資料を読む:
[1] サンタ来訪の文章で、舞人が希望したものは何か。
[2] サンタ来訪の文章を、最後の文のあとから書き継ぐ。

提示文:
サンタが今年もやって来た!


 約束通り、一年ぶり通算3回目の来訪だ。最近は忙しいらしくて、来てくれない家庭もあるようだ。しかし、三ヶ月前から予約しておいたので、きちんと約束通り来てくれた(もちろん、フィンランド→成田空港→石神井までの交通費はパパが負担)。
 今年の舞人は周到に準備していた。何週間も前から窓ガラスに欲しいモノを色紙に書いて外から見えるように貼っておいたのだ。なにせ、欲しいモノがでかい・高価ときている。あのキッズ用コンピュータで有名な「ピコ」と、それに乗っけて遊ぶトミカピコが舞人の希望だった。
 パパは仕事部屋にいて気が付かなかったが、ご覧の通り、家内が写真・ビデオに一部始終を収めていてくれた。サンタの服がナイロンぽくて静電気とかバチバチきそうでいかにも貫禄が無いが、皮のサンタ服は重いのでフィンランド国内専用とのこと。三階建てマンションからの潜入という点を考えると、いたしかたあるまい。

提示データ:
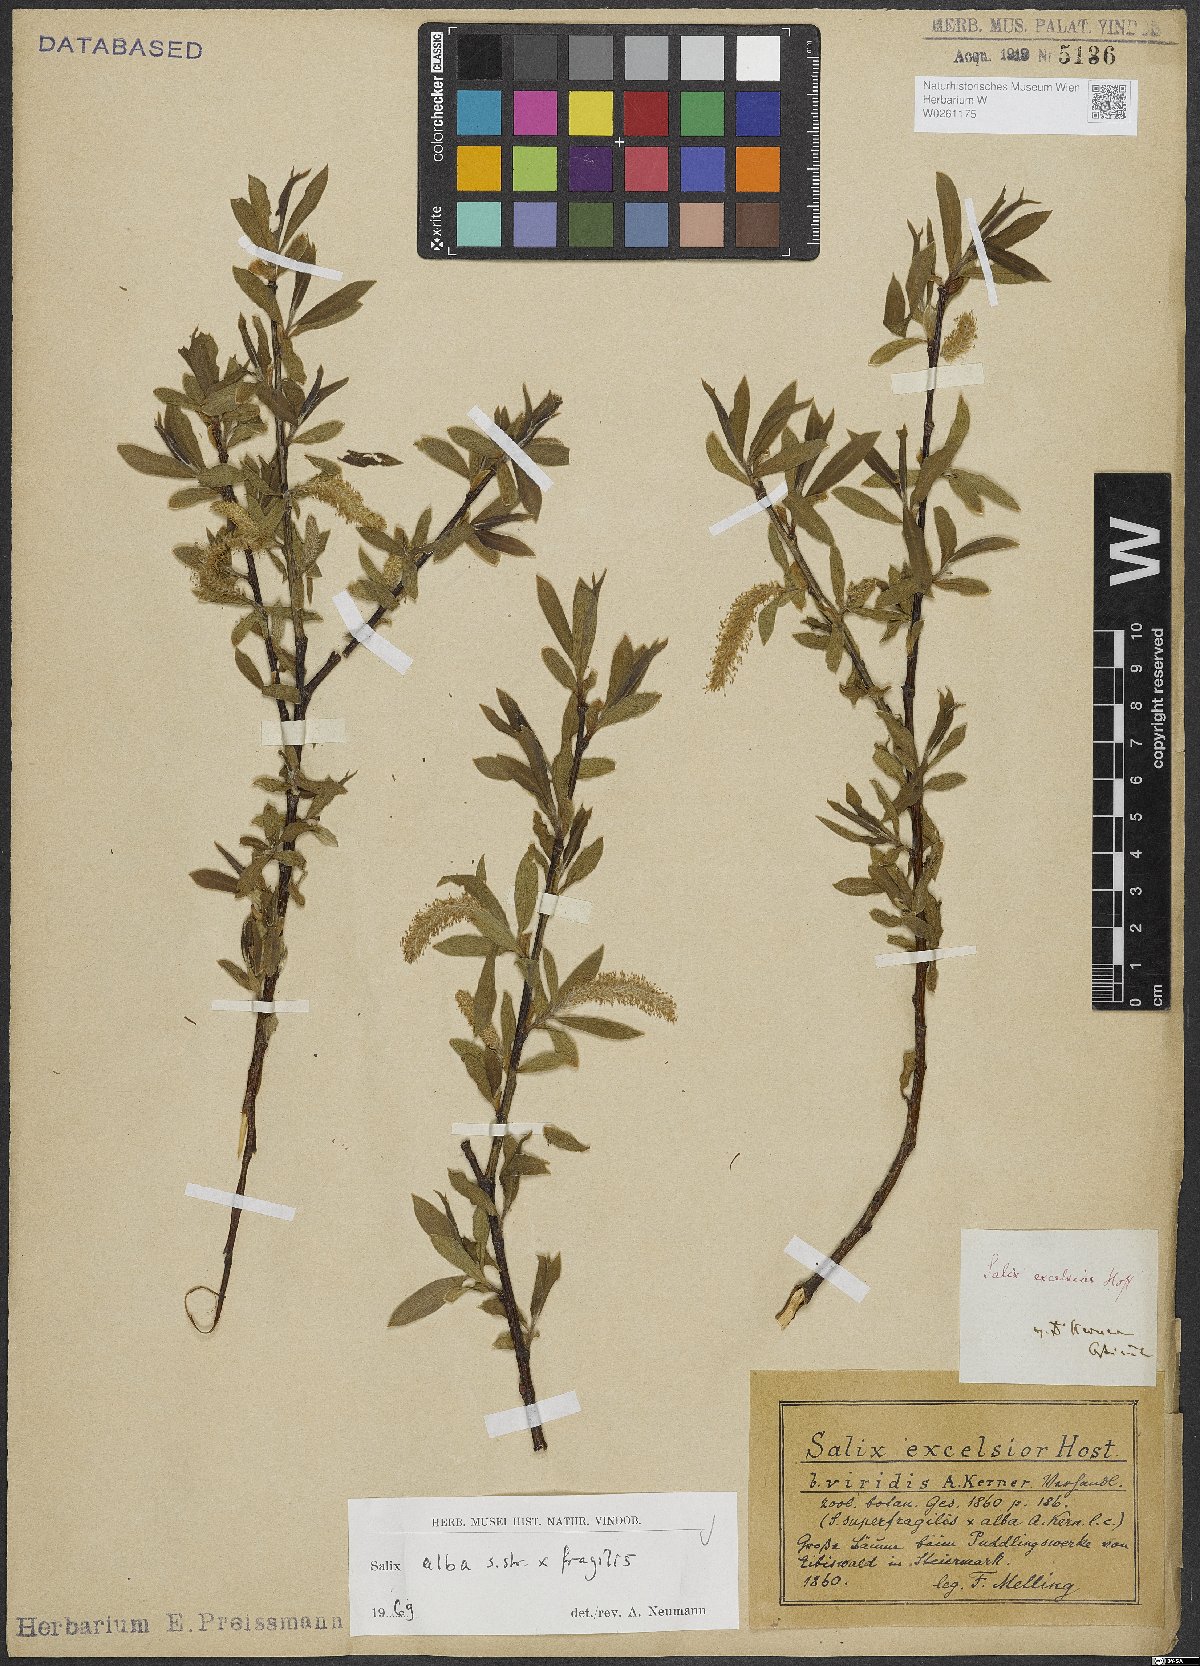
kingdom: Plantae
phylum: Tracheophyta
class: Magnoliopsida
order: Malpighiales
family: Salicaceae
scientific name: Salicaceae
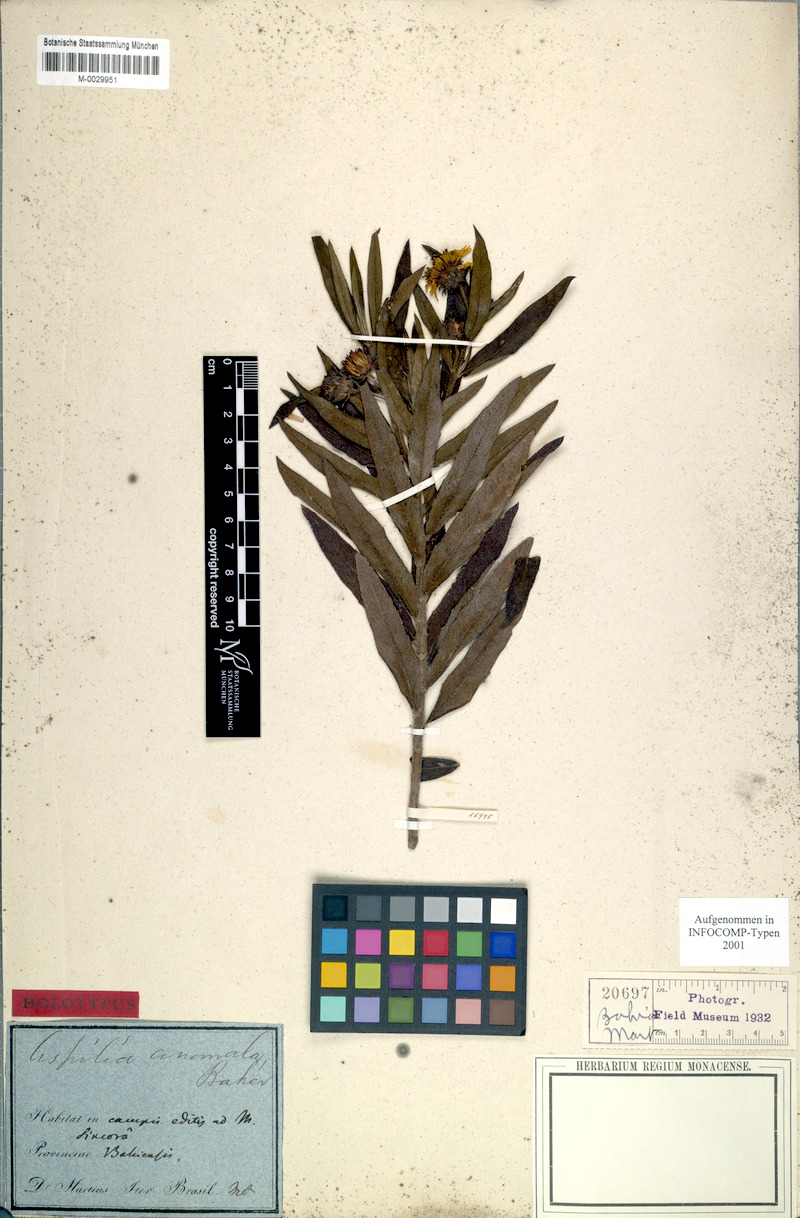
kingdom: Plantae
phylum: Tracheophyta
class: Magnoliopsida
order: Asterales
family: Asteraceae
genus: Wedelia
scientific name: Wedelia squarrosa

--

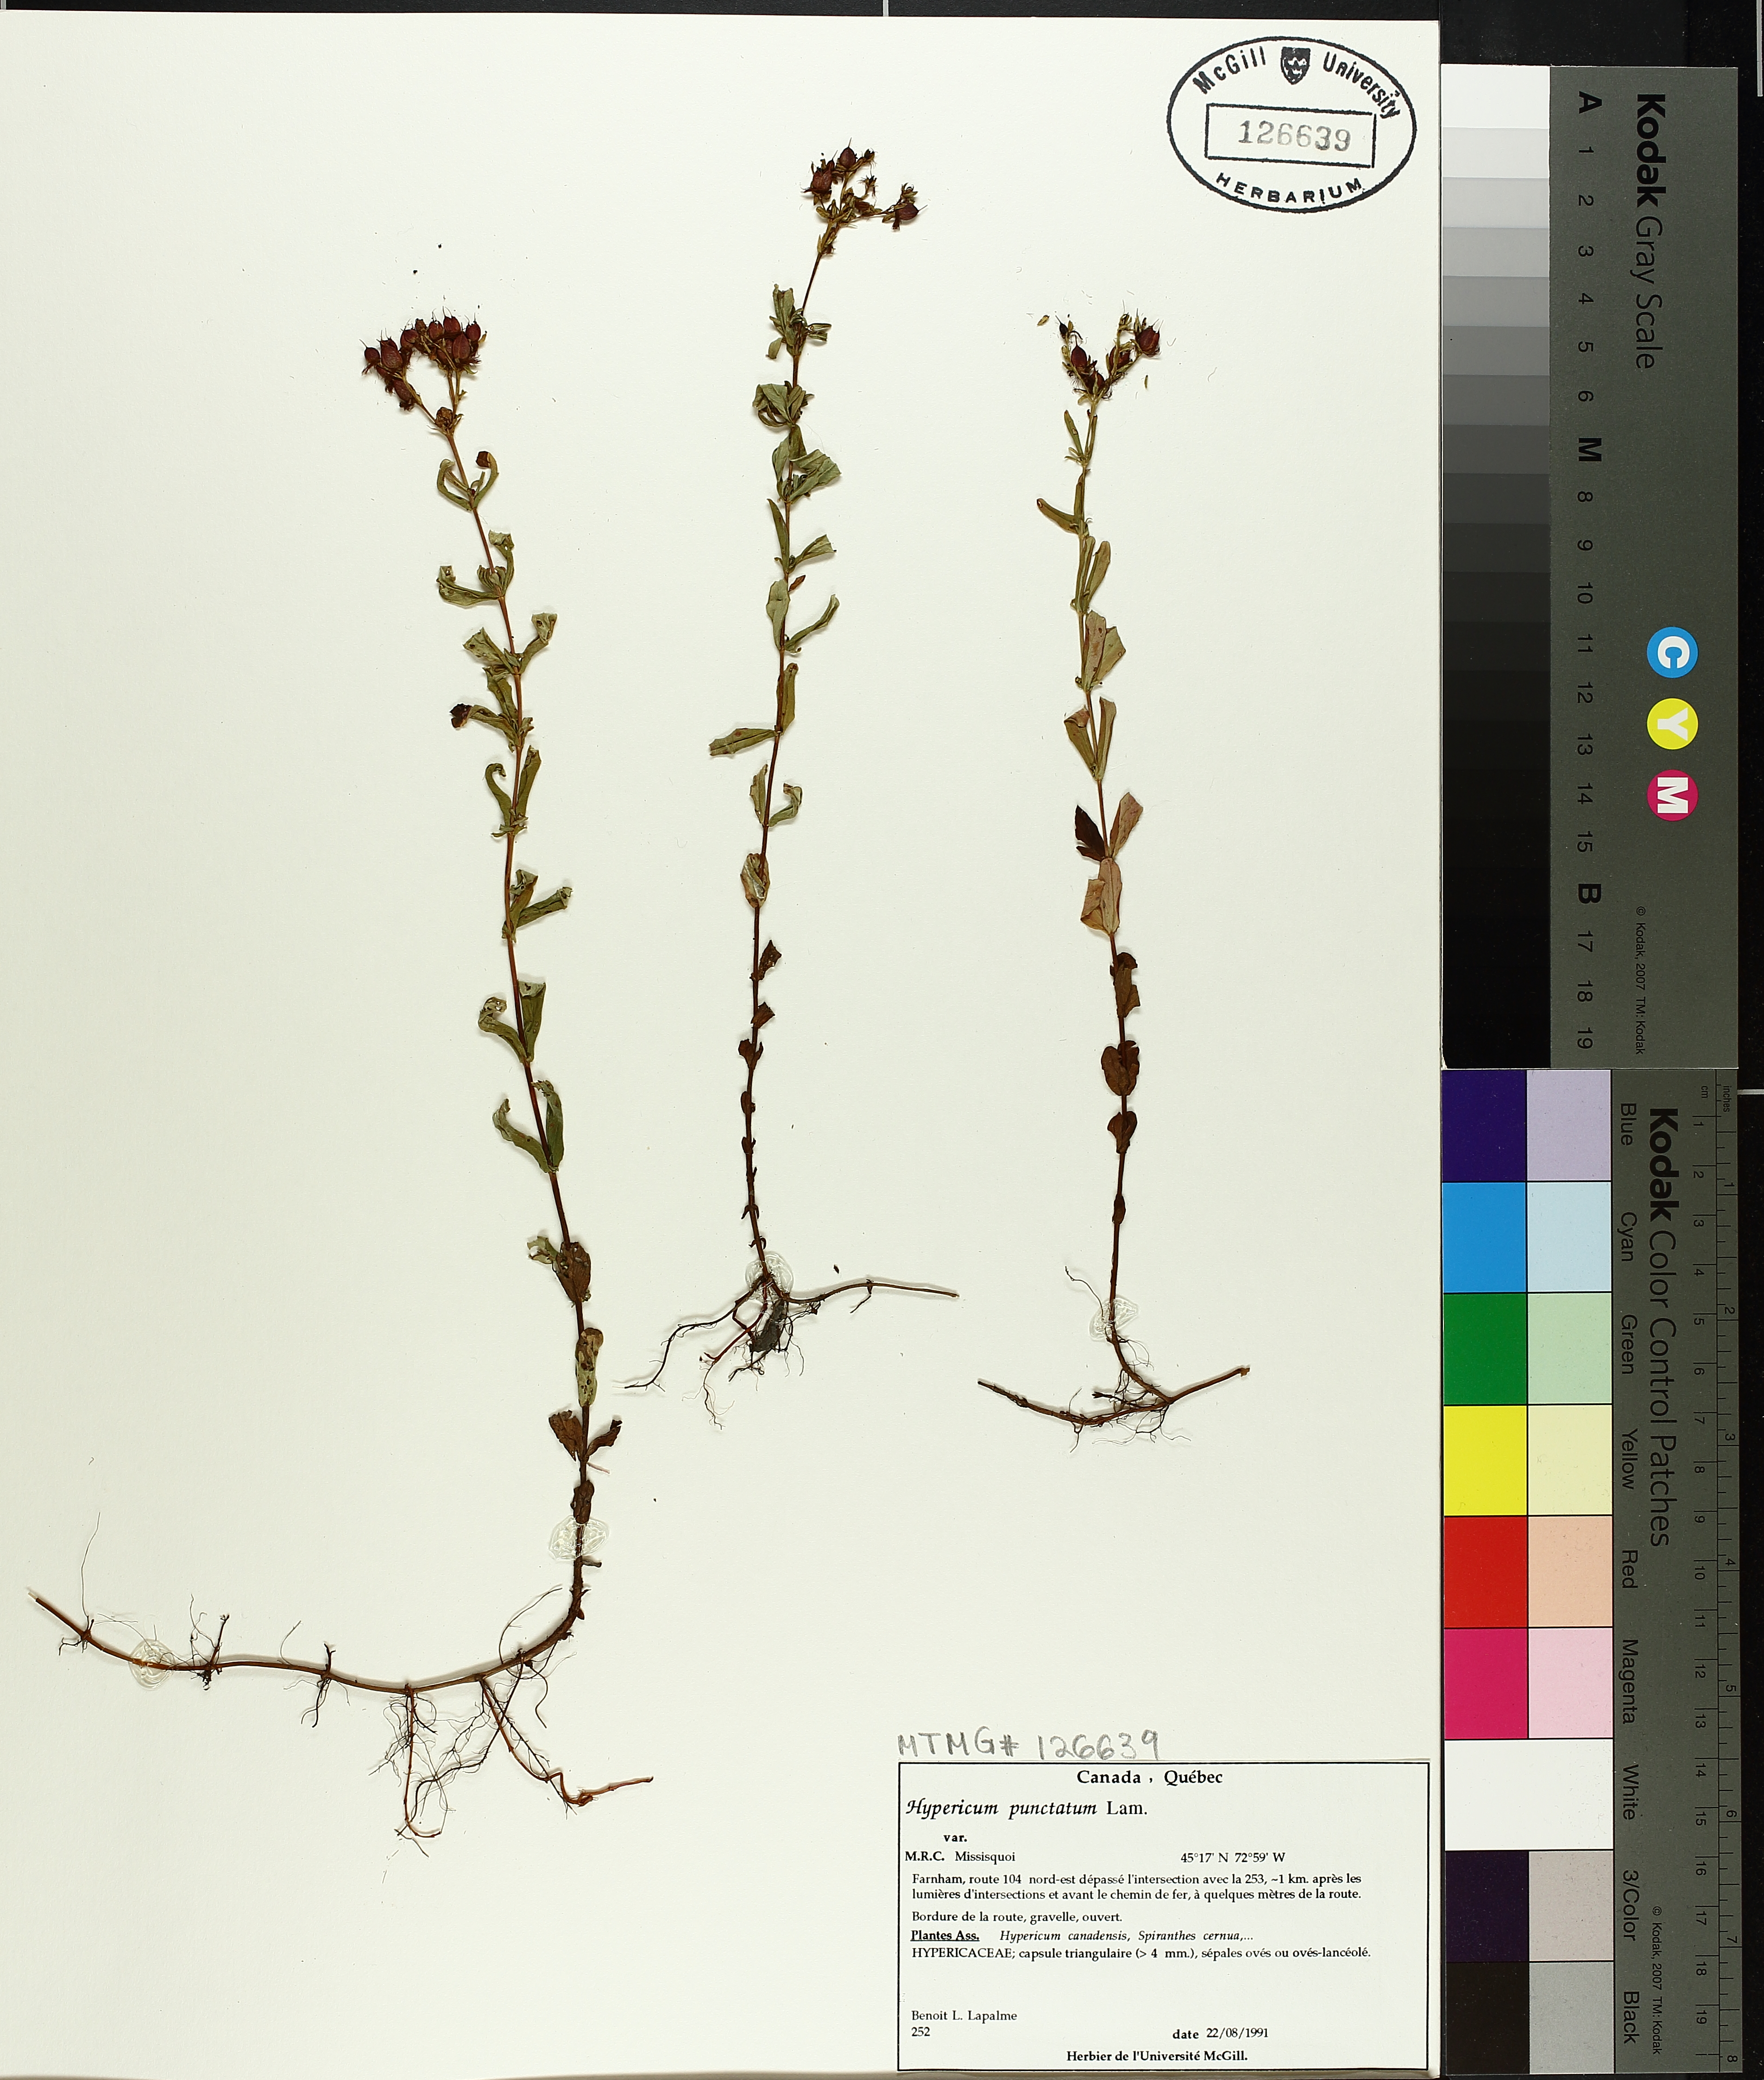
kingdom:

解答一覧:
[1] キッズ用コンピュータの「ピコ」と、それに乗せて遊ぶトミカピコ。

[2]
 娘:ららは何者か判別がつかないらしく、サンタが侵入するなり泣きわめいていた。でもそこはサンタ。ちゃんとららのために、ペットロボット:ミャーチを持ってきてくれていたのだ。するとららは途端に泣きやんだ。
 サンタはルーフバルコニーのフェンスを乗り越えてやって来た。途中で落ちそうになってヒヤヒヤだったみたいだ。そういえばプレゼントを入れた袋が東京都推奨ゴミ袋を裏返したモノだったのには驚いた。舞人はサンタが来ても、「予定通り来てくれた」という笑みで、Vサインを連発しながら喜んで写真に収まっていた。
 「永久に続く虹など、誰も見向きもしないだろう」とは布袋寅泰の歌った言葉。せいぜいあと数年であろう、こんなクリスマスイヴ。憧れの目でじぃっとサンタを見入る二人の表情を、サンタは今も時々思い出すらしい。